WORK REQUIRED:
Give again, word for word, every line below from the one that has "X114607500Y-42288460D03*" through the one that has "X138367500Y-42288460D03*", both included, and no others.

SOURCE MATERIAL:
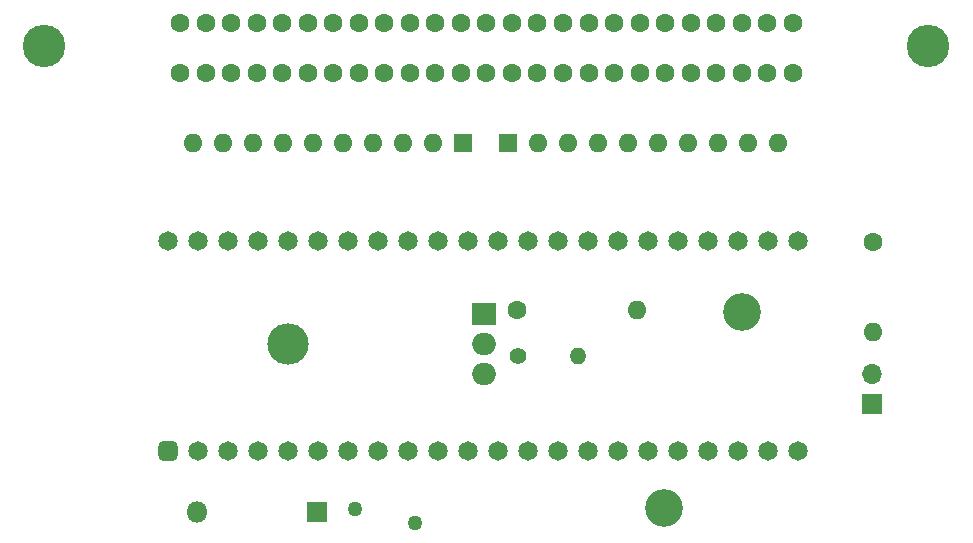
<source format=gbr>
%TF.GenerationSoftware,KiCad,Pcbnew,(6.0.2)*%
%TF.CreationDate,2022-04-05T12:16:13-06:00*%
%TF.ProjectId,Centronics50_F4Lite_THTV1,43656e74-726f-46e6-9963-7335305f4634,rev?*%
%TF.SameCoordinates,Original*%
%TF.FileFunction,Soldermask,Top*%
%TF.FilePolarity,Negative*%
%FSLAX46Y46*%
G04 Gerber Fmt 4.6, Leading zero omitted, Abs format (unit mm)*
G04 Created by KiCad (PCBNEW (6.0.2)) date 2022-04-05 12:16:13*
%MOMM*%
%LPD*%
G01*
G04 APERTURE LIST*
G04 Aperture macros list*
%AMRoundRect*
0 Rectangle with rounded corners*
0 $1 Rounding radius*
0 $2 $3 $4 $5 $6 $7 $8 $9 X,Y pos of 4 corners*
0 Add a 4 corners polygon primitive as box body*
4,1,4,$2,$3,$4,$5,$6,$7,$8,$9,$2,$3,0*
0 Add four circle primitives for the rounded corners*
1,1,$1+$1,$2,$3*
1,1,$1+$1,$4,$5*
1,1,$1+$1,$6,$7*
1,1,$1+$1,$8,$9*
0 Add four rect primitives between the rounded corners*
20,1,$1+$1,$2,$3,$4,$5,0*
20,1,$1+$1,$4,$5,$6,$7,0*
20,1,$1+$1,$6,$7,$8,$9,0*
20,1,$1+$1,$8,$9,$2,$3,0*%
G04 Aperture macros list end*
%ADD10O,1.800000X1.800000*%
%ADD11R,1.800000X1.800000*%
%ADD12O,1.600000X1.600000*%
%ADD13C,1.600000*%
%ADD14O,1.700000X1.700000*%
%ADD15R,1.700000X1.700000*%
%ADD16C,3.600000*%
%ADD17C,1.270000*%
%ADD18C,1.650000*%
%ADD19RoundRect,0.412500X0.412500X-0.412500X0.412500X0.412500X-0.412500X0.412500X-0.412500X-0.412500X0*%
%ADD20O,2.000000X1.905000*%
%ADD21R,2.000000X1.905000*%
%ADD22O,3.500000X3.500000*%
%ADD23R,1.600000X1.600000*%
%ADD24O,1.400000X1.400000*%
%ADD25C,1.400000*%
%ADD26C,3.200000*%
G04 APERTURE END LIST*
D10*
%TO.C,D2*%
X111704120Y-79413100D03*
D11*
X121864120Y-79413100D03*
%TD*%
D12*
%TO.C,R_LED*%
X168935400Y-64165480D03*
D13*
X168935400Y-56545480D03*
%TD*%
D14*
%TO.C,J3*%
X168854120Y-67767200D03*
D15*
X168854120Y-70307200D03*
%TD*%
D16*
%TO.C,U3*%
X98782500Y-39998460D03*
X173632500Y-39998460D03*
D13*
X110287500Y-37998460D03*
X112447500Y-37998460D03*
X114607500Y-37998460D03*
X116767500Y-37998460D03*
X118927500Y-37998460D03*
X121087500Y-37998460D03*
X123247500Y-37998460D03*
X125407500Y-37998460D03*
X127567500Y-37998460D03*
X129727500Y-37998460D03*
X131887500Y-37998460D03*
X134047500Y-37998460D03*
X136207500Y-37998460D03*
X138367500Y-37998460D03*
X140527500Y-37998460D03*
X142687500Y-37998460D03*
X144847500Y-37998460D03*
X147007500Y-37998460D03*
X149167500Y-37998460D03*
X151327500Y-37998460D03*
X153487500Y-37998460D03*
X155647500Y-37998460D03*
X157807500Y-37998460D03*
X159967500Y-37998460D03*
X162127500Y-37998460D03*
X110287500Y-42288460D03*
X112447500Y-42288460D03*
X114607500Y-42288460D03*
X116767500Y-42288460D03*
X118927500Y-42288460D03*
X121087500Y-42288460D03*
X123247500Y-42288460D03*
X125407500Y-42288460D03*
X127567500Y-42288460D03*
X129727500Y-42288460D03*
X131887500Y-42288460D03*
X134047500Y-42288460D03*
X136207500Y-42288460D03*
X138367500Y-42288460D03*
X140527500Y-42288460D03*
X142687500Y-42288460D03*
X144847500Y-42288460D03*
X147007500Y-42288460D03*
X149167500Y-42288460D03*
X151327500Y-42288460D03*
X153487500Y-42288460D03*
X155647500Y-42288460D03*
X157807500Y-42288460D03*
X159967500Y-42288460D03*
X162127500Y-42288460D03*
%TD*%
D17*
%TO.C,F1*%
X130131820Y-80327500D03*
X125051820Y-79184500D03*
%TD*%
D18*
%TO.C,U2*%
X109216095Y-56513742D03*
X111756095Y-56513742D03*
X114296095Y-56513742D03*
X116836095Y-56513742D03*
X119376095Y-56513742D03*
X121916095Y-56513742D03*
X124456095Y-56513742D03*
X126996095Y-56513742D03*
X129536095Y-56513742D03*
X132076095Y-56513742D03*
X134616095Y-56513742D03*
X137156095Y-56513742D03*
X139696095Y-56513742D03*
X142236095Y-56513742D03*
X144776095Y-56513742D03*
X147316095Y-56513742D03*
X149856095Y-56513742D03*
X152396095Y-56513742D03*
X154936095Y-56513742D03*
X157476095Y-56513742D03*
X160016095Y-56513742D03*
X162556095Y-56513742D03*
X162556095Y-74293742D03*
X160016095Y-74293742D03*
X157476095Y-74293742D03*
X154936095Y-74293742D03*
X152396095Y-74293742D03*
X149856095Y-74293742D03*
X147316095Y-74293742D03*
X144776095Y-74293742D03*
X142236095Y-74293742D03*
X139696095Y-74293742D03*
X137156095Y-74293742D03*
X134616095Y-74293742D03*
X132076095Y-74293742D03*
X129536095Y-74293742D03*
X126996095Y-74293742D03*
X124456095Y-74293742D03*
X121916095Y-74293742D03*
X119376095Y-74293742D03*
X116836095Y-74293742D03*
X114296095Y-74293742D03*
X111756095Y-74293742D03*
D19*
X109216095Y-74293742D03*
%TD*%
D20*
%TO.C,U1*%
X136028334Y-67778644D03*
X136028334Y-65238644D03*
D21*
X136028334Y-62698644D03*
D22*
X119368334Y-65238644D03*
%TD*%
D12*
%TO.C,RN2*%
X160921700Y-48204120D03*
X158381700Y-48204120D03*
X155841700Y-48204120D03*
X153301700Y-48204120D03*
X150761700Y-48204120D03*
X148221700Y-48204120D03*
X145681700Y-48204120D03*
X143141700Y-48204120D03*
X140601700Y-48204120D03*
D23*
X138061700Y-48204120D03*
%TD*%
D12*
%TO.C,RN1*%
X111391700Y-48204120D03*
X113931700Y-48204120D03*
X116471700Y-48204120D03*
X119011700Y-48204120D03*
X121551700Y-48204120D03*
X124091700Y-48204120D03*
X126631700Y-48204120D03*
X129171700Y-48204120D03*
X131711700Y-48204120D03*
D23*
X134251700Y-48204120D03*
%TD*%
D24*
%TO.C,R2*%
X143965834Y-66191144D03*
D25*
X138885834Y-66191144D03*
%TD*%
D12*
%TO.C,R1*%
X148918834Y-62317642D03*
D13*
X138758834Y-62317642D03*
%TD*%
D26*
%TO.C,REF\u002A\u002A*%
X157802580Y-62514480D03*
%TD*%
%TO.C,REF\u002A\u002A*%
X151221440Y-79131160D03*
%TD*%
M02*

</source>
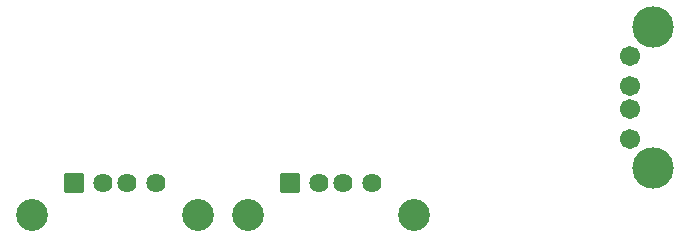
<source format=gbs>
G04 Layer: BottomSolderMaskLayer*
G04 EasyEDA v6.5.42, 2024-05-08 18:12:25*
G04 be8ffc033df6498d868a6c16453b8217,f8c0e07f684e49ff84154c9ab2af1557,10*
G04 Gerber Generator version 0.2*
G04 Scale: 100 percent, Rotated: No, Reflected: No *
G04 Dimensions in millimeters *
G04 leading zeros omitted , absolute positions ,4 integer and 5 decimal *
%FSLAX45Y45*%
%MOMM*%

%AMMACRO1*1,1,$1,$2,$3*1,1,$1,$4,$5*1,1,$1,0-$2,0-$3*1,1,$1,0-$4,0-$5*20,1,$1,$2,$3,$4,$5,0*20,1,$1,$4,$5,0-$2,0-$3,0*20,1,$1,0-$2,0-$3,0-$4,0-$5,0*20,1,$1,0-$4,0-$5,$2,$3,0*4,1,4,$2,$3,$4,$5,0-$2,0-$3,0-$4,0-$5,$2,$3,0*%
%ADD10C,1.7016*%
%ADD11C,3.5016*%
%ADD12C,2.7016*%
%ADD13C,1.6256*%
%ADD14MACRO1,0.1016X-0.762X0.762X0.762X0.762*%

%LPD*%
D10*
G01*
X6973900Y-2164613D03*
G01*
X6973900Y-2414600D03*
G01*
X6973900Y-2614599D03*
G01*
X6973900Y-2864612D03*
D11*
G01*
X7173899Y-1914601D03*
G01*
X7173899Y-3114598D03*
D12*
G01*
X3745001Y-3513696D03*
G01*
X5144998Y-3513696D03*
D13*
G01*
X4794986Y-3242703D03*
G01*
X4544999Y-3242703D03*
G01*
X4345000Y-3242703D03*
D14*
G01*
X4094988Y-3242703D03*
D12*
G01*
X1916201Y-3513696D03*
G01*
X3316198Y-3513696D03*
D13*
G01*
X2966186Y-3242703D03*
G01*
X2716199Y-3242703D03*
G01*
X2516200Y-3242703D03*
D14*
G01*
X2266188Y-3242703D03*
M02*

</source>
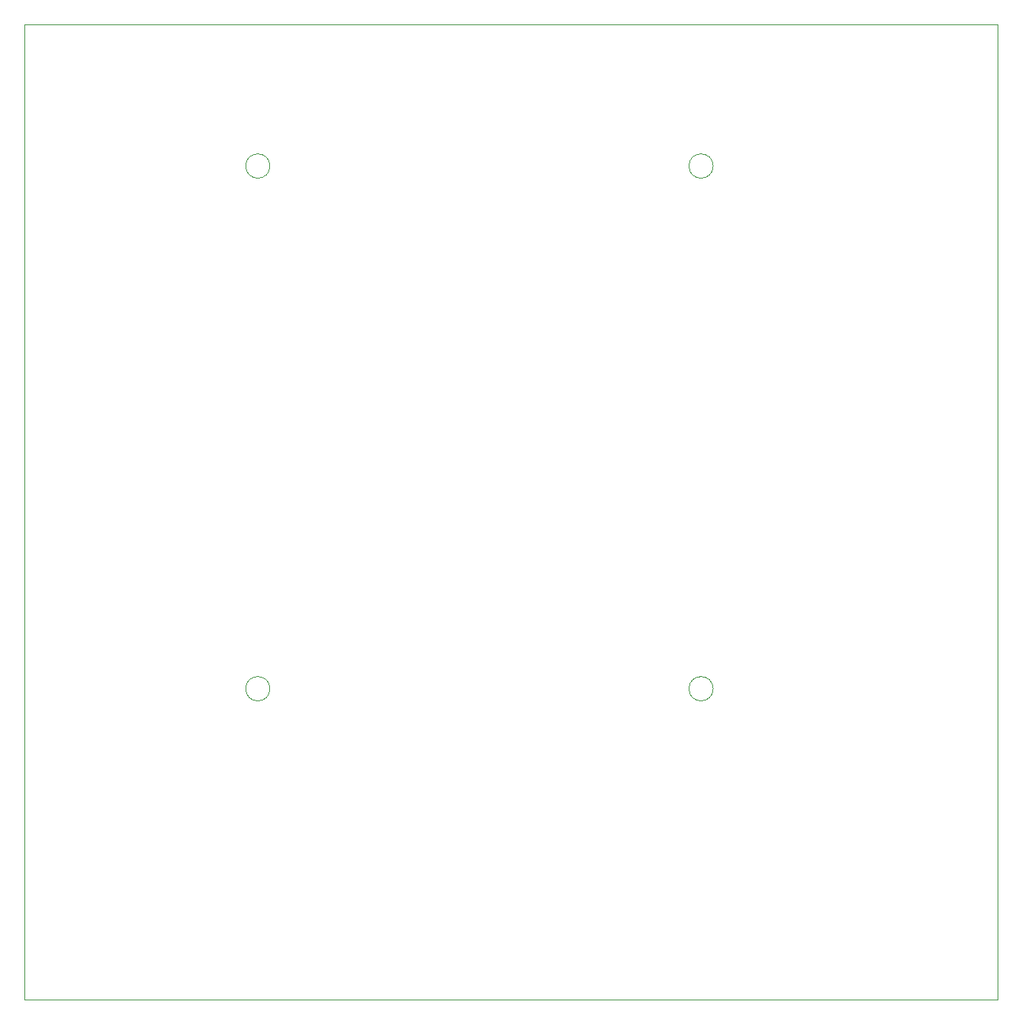
<source format=gbr>
%TF.GenerationSoftware,KiCad,Pcbnew,8.0.8*%
%TF.CreationDate,2025-05-19T18:04:48-07:00*%
%TF.ProjectId,ddi,6464692e-6b69-4636-9164-5f7063625858,rev?*%
%TF.SameCoordinates,Original*%
%TF.FileFunction,Profile,NP*%
%FSLAX46Y46*%
G04 Gerber Fmt 4.6, Leading zero omitted, Abs format (unit mm)*
G04 Created by KiCad (PCBNEW 8.0.8) date 2025-05-19 18:04:48*
%MOMM*%
%LPD*%
G01*
G04 APERTURE LIST*
%TA.AperFunction,Profile*%
%ADD10C,0.050000*%
%TD*%
G04 APERTURE END LIST*
D10*
X175545362Y-75000000D02*
G75*
G02*
X172854638Y-75000000I-1345362J0D01*
G01*
X172854638Y-75000000D02*
G75*
G02*
X175545362Y-75000000I1345362J0D01*
G01*
X126345362Y-133000000D02*
G75*
G02*
X123654638Y-133000000I-1345362J0D01*
G01*
X123654638Y-133000000D02*
G75*
G02*
X126345362Y-133000000I1345362J0D01*
G01*
X99106098Y-59269948D02*
X207106098Y-59269948D01*
X207106098Y-167469948D01*
X99106098Y-167469948D01*
X99106098Y-59269948D01*
X126345362Y-75000000D02*
G75*
G02*
X123654638Y-75000000I-1345362J0D01*
G01*
X123654638Y-75000000D02*
G75*
G02*
X126345362Y-75000000I1345362J0D01*
G01*
X175545362Y-133000000D02*
G75*
G02*
X172854638Y-133000000I-1345362J0D01*
G01*
X172854638Y-133000000D02*
G75*
G02*
X175545362Y-133000000I1345362J0D01*
G01*
M02*

</source>
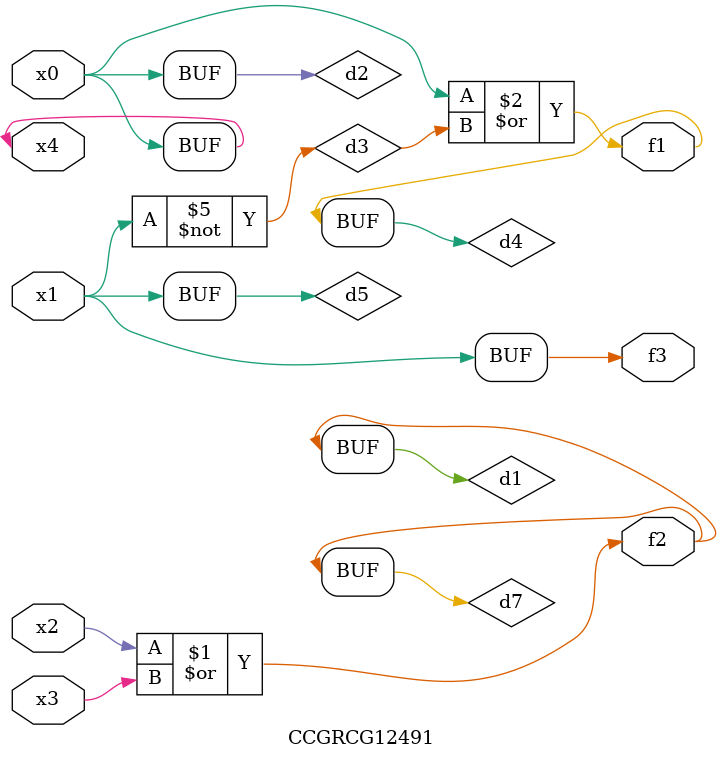
<source format=v>
module CCGRCG12491(
	input x0, x1, x2, x3, x4,
	output f1, f2, f3
);

	wire d1, d2, d3, d4, d5, d6, d7;

	or (d1, x2, x3);
	buf (d2, x0, x4);
	not (d3, x1);
	or (d4, d2, d3);
	not (d5, d3);
	nand (d6, d1, d3);
	or (d7, d1);
	assign f1 = d4;
	assign f2 = d7;
	assign f3 = d5;
endmodule

</source>
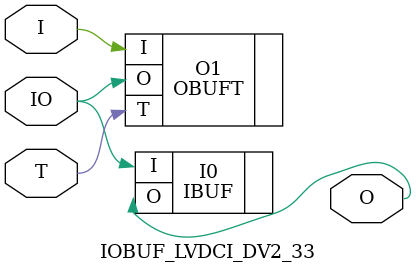
<source format=v>


`timescale  1 ps / 1 ps


module IOBUF_LVDCI_DV2_33 (O, IO, I, T);

    output O;

    inout  IO;

    input  I, T;

        OBUFT #(.IOSTANDARD("LVDCI_DV2_33") ) O1 (.O(IO), .I(I), .T(T)); 
	IBUF #(.IOSTANDARD("LVDCI_DV2_33"))  I0 (.O(O), .I(IO));
        

endmodule



</source>
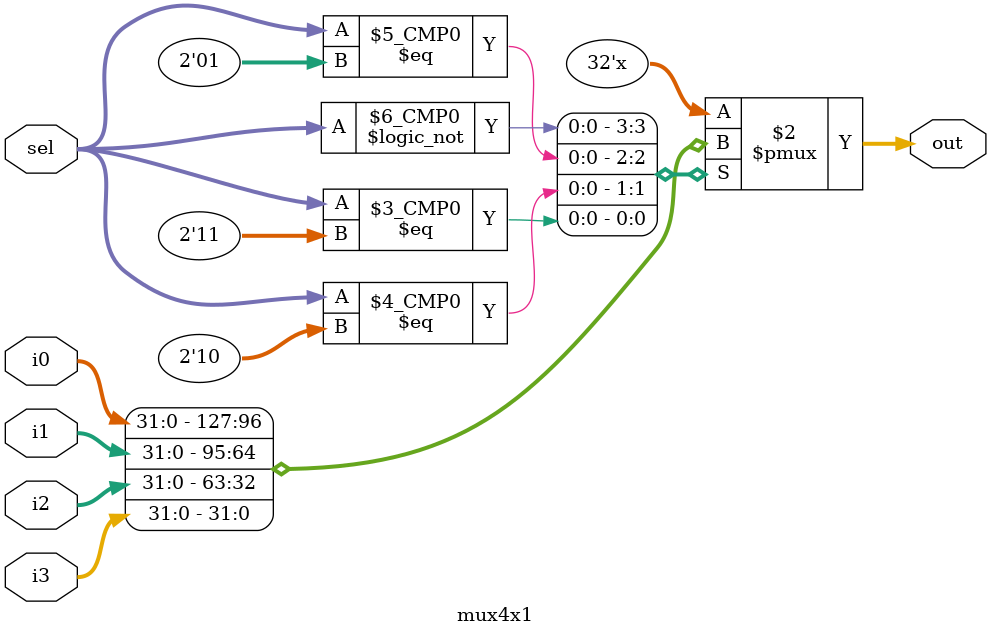
<source format=v>
module mux4x1 #(parameter N = 32)(input [N-1:0] i0, i1, i2, i3, input [1:0] sel, output reg [N-1:0] out);
  
  always @ (*)
    case (sel)
      2'b00	:	out = i0;
      2'b01	:	out = i1;
      2'b10	:	out = i2;
      2'b11	:	out = i3;
      default:	out = i0;
    endcase
endmodule

</source>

RESULT OF THE TASK:
X114607500Y-42288460D03*
X116767500Y-42288460D03*
X118927500Y-42288460D03*
X121087500Y-42288460D03*
X123247500Y-42288460D03*
X125407500Y-42288460D03*
X127567500Y-42288460D03*
X129727500Y-42288460D03*
X131887500Y-42288460D03*
X134047500Y-42288460D03*
X136207500Y-42288460D03*
X138367500Y-42288460D03*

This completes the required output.